A new idea also came from Oklahoma Republican Sen. Tom Coburn, who released a 600-page plan that he says would achieve $9 trillion in deficit savings over the next decade through a combination of proposals long anathema to both parties, including far-reaching spending cuts, entitlement reform and increased tax revenue.

Coburn challenged those in his party not to see the elimination of special-interest tax breaks as a tax increase, while maintaining that he does not support any effort to increase rates.

“Tax expenditures are not tax cuts,” he said. “Tax expenditures are socialism and corporate welfare. Tax expenditures are increases on anyone who does not receive the benefit or can’t hire a lobbyist or special interest group to manipulate the code to their favor.”

The House bill is an updated version of the kind of balanced budget amendment Republicans have coveted for years.

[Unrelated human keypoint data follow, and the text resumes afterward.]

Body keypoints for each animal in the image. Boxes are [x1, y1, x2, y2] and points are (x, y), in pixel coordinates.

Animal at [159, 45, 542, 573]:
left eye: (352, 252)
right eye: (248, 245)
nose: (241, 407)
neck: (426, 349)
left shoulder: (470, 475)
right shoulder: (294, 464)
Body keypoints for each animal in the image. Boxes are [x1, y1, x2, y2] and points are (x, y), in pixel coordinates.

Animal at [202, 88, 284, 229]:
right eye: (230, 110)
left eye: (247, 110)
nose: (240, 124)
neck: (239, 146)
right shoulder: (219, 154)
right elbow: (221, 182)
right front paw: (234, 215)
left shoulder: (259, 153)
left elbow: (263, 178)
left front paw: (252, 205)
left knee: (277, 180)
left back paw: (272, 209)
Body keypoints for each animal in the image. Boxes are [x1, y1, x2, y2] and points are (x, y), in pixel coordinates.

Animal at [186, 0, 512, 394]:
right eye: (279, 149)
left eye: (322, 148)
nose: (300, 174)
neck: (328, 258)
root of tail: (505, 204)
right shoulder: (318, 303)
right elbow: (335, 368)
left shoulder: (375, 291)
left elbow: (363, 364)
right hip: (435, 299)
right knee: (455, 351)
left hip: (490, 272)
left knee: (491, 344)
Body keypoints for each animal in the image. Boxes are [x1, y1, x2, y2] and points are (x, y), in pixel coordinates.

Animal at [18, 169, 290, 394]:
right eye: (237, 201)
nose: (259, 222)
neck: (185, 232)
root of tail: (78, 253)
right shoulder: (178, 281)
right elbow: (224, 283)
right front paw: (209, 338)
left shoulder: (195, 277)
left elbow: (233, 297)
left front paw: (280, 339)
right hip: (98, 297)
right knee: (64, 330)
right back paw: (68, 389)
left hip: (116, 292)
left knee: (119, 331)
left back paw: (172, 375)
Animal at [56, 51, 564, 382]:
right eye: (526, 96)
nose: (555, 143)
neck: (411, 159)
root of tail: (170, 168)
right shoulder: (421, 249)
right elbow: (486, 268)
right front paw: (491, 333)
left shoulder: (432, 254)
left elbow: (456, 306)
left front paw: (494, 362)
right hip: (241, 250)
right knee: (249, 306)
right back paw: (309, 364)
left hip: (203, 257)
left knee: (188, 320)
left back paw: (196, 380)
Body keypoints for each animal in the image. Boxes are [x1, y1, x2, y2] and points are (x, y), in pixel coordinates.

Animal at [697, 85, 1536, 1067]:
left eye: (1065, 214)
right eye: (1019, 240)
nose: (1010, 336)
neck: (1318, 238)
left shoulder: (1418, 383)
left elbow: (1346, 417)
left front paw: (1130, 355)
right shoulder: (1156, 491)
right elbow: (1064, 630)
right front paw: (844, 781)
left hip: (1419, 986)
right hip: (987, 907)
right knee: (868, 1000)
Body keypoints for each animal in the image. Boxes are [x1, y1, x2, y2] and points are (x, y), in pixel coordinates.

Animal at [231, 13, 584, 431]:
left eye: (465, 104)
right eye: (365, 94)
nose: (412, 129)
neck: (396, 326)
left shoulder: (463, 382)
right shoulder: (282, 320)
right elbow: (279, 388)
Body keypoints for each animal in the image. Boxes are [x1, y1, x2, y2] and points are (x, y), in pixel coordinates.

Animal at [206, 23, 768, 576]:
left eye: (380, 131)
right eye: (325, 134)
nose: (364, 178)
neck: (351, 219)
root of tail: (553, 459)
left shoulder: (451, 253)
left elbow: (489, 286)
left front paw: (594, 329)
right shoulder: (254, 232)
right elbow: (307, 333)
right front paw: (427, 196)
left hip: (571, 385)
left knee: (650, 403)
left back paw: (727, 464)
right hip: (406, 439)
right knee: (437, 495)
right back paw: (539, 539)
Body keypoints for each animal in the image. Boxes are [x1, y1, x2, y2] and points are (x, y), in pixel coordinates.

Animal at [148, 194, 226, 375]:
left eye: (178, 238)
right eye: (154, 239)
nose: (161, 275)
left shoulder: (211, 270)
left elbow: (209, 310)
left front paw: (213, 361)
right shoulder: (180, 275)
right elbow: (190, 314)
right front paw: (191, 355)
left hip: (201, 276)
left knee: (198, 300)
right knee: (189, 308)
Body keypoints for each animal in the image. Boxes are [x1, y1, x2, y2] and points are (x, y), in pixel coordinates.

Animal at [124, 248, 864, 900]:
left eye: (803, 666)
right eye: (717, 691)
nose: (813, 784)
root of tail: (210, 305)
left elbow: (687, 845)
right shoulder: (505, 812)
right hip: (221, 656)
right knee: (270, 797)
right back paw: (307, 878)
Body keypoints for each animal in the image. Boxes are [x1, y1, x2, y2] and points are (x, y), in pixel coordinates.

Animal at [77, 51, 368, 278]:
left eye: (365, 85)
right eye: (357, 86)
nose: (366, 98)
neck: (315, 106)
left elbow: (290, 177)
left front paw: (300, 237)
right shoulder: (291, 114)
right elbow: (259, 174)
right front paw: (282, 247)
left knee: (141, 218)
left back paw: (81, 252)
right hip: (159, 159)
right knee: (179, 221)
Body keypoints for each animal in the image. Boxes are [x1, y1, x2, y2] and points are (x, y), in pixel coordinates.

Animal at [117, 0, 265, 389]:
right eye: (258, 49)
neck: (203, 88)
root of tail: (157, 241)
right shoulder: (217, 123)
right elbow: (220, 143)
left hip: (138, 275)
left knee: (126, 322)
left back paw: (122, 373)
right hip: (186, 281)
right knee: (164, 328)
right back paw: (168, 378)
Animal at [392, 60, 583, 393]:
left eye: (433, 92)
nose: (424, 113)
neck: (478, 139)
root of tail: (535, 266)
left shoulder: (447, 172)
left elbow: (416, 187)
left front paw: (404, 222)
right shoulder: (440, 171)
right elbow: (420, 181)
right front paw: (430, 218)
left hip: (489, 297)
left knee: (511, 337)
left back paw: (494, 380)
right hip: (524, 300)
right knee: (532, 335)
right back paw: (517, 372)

A dramatic shrink in the size of government would come in two steps. First, Congress would impose an immediate legal cap on spending that matches the budget written by Rep. Paul Ryan (R-Wis.), which covers the next 10 years.

Next, the debt ceiling would rise only after Congress approves sending a constitutional amendment to the states for ratification. That would require two-thirds of both chambers of Congress voting for it — an outcome that no one believes will happen.

While the measure does not specify how strict the spending cap should be, past proposals have included caps at 18 percent of gross domestic product, down from the current 24 percent.

White House economic adviser Jason Furman told reporters on a conference call that if defense were exempted from cuts, that kind of cap would require slashing 12 percent from the rest of the federal budget, including Social Security and Medicare, resulting in a $2,000 reduction in benefits for the average Social Security recipient.

Not even House passage of the measure is assured — some Republicans plan to oppose any legislation to lift the debt ceiling. House Republican Whip Kevin McCarthy (R-Calif.) on Monday predicted victory, but added that the leadership was “still working it.”

Leading conservative advocacy groups insist that Republicans must steer the measure through Congress before they would find a debt-ceiling increase acceptable.

The influential Club for Growth announced Monday that it supports the House measure — and that it would hold to account Republicans who support the Senate-brokered deal instead.

“A vote’s insufficient,” Tim Phillips, president of the tea party-affiliated Americans for Prosperity said recently. “It’s one thing to simply schedule a vote and say we gave you a vote. It’s another thing for it be elevated to a point where it’s part of the deal.”

Lori Montgomery, Felicia Sonmez and David Nakamura contributed to this report.